◆ **Information shown**:
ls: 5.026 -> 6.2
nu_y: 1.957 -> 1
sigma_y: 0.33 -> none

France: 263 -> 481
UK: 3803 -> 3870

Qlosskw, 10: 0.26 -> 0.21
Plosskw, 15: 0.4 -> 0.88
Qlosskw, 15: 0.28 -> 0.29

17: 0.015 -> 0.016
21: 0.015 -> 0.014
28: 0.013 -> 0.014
...
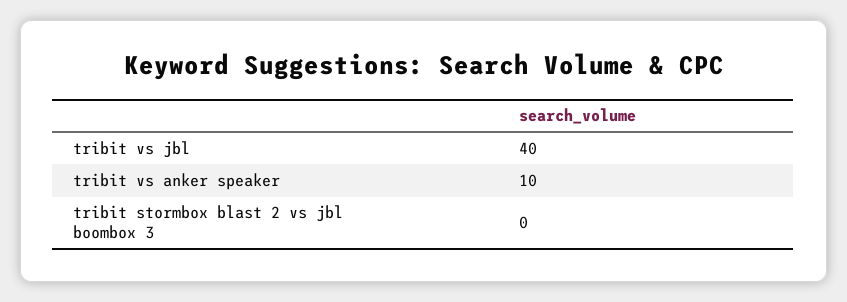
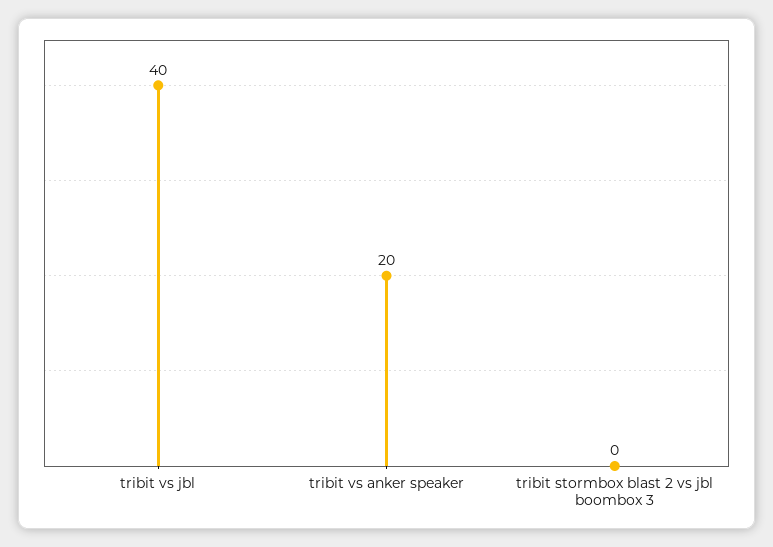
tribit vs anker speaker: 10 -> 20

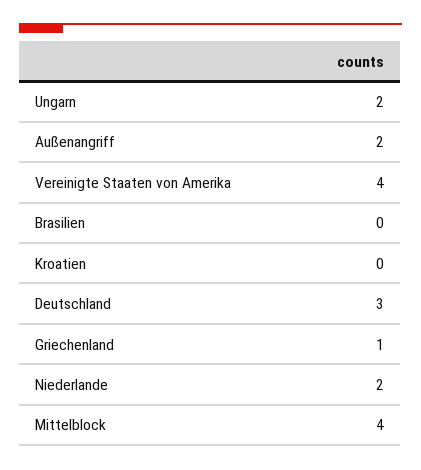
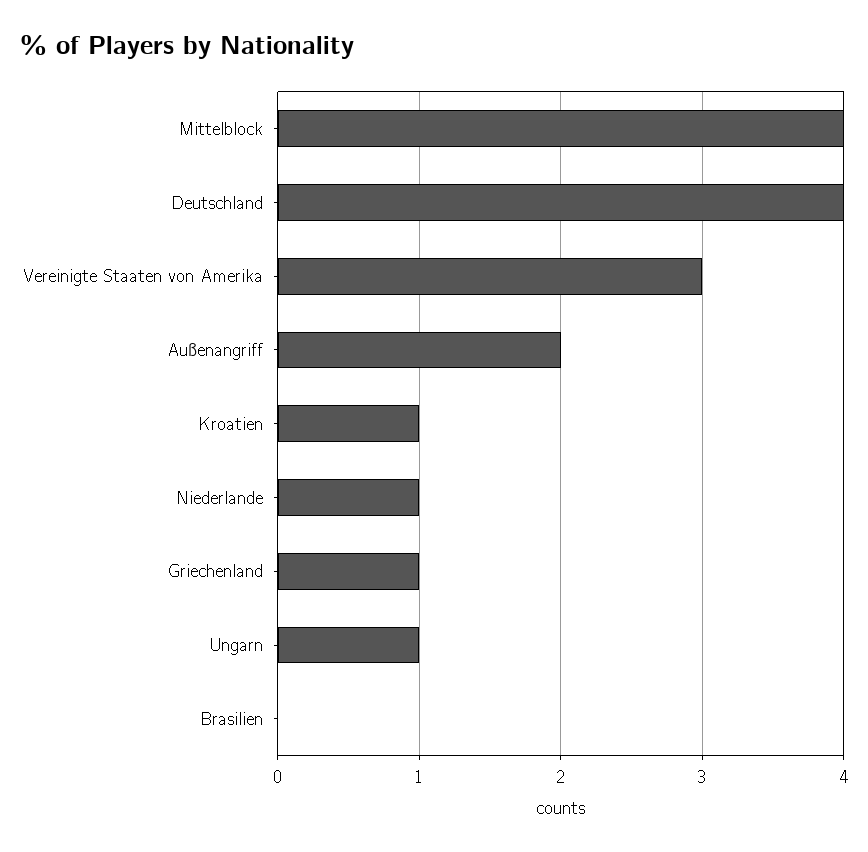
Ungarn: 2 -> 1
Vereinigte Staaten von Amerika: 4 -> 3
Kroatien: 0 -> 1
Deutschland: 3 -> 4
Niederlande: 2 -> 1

◆ **Exercise aim**:
Transcribe each line of the data above, unaltered, from the one where "ls: 5.026 -> 6.2" appears to the one where "28: 0.013 -> 0.014" appears, inclusive of both.

◆ **Expected output**:
ls: 5.026 -> 6.2
nu_y: 1.957 -> 1
sigma_y: 0.33 -> none

France: 263 -> 481
UK: 3803 -> 3870

Qlosskw, 10: 0.26 -> 0.21
Plosskw, 15: 0.4 -> 0.88
Qlosskw, 15: 0.28 -> 0.29

17: 0.015 -> 0.016
21: 0.015 -> 0.014
28: 0.013 -> 0.014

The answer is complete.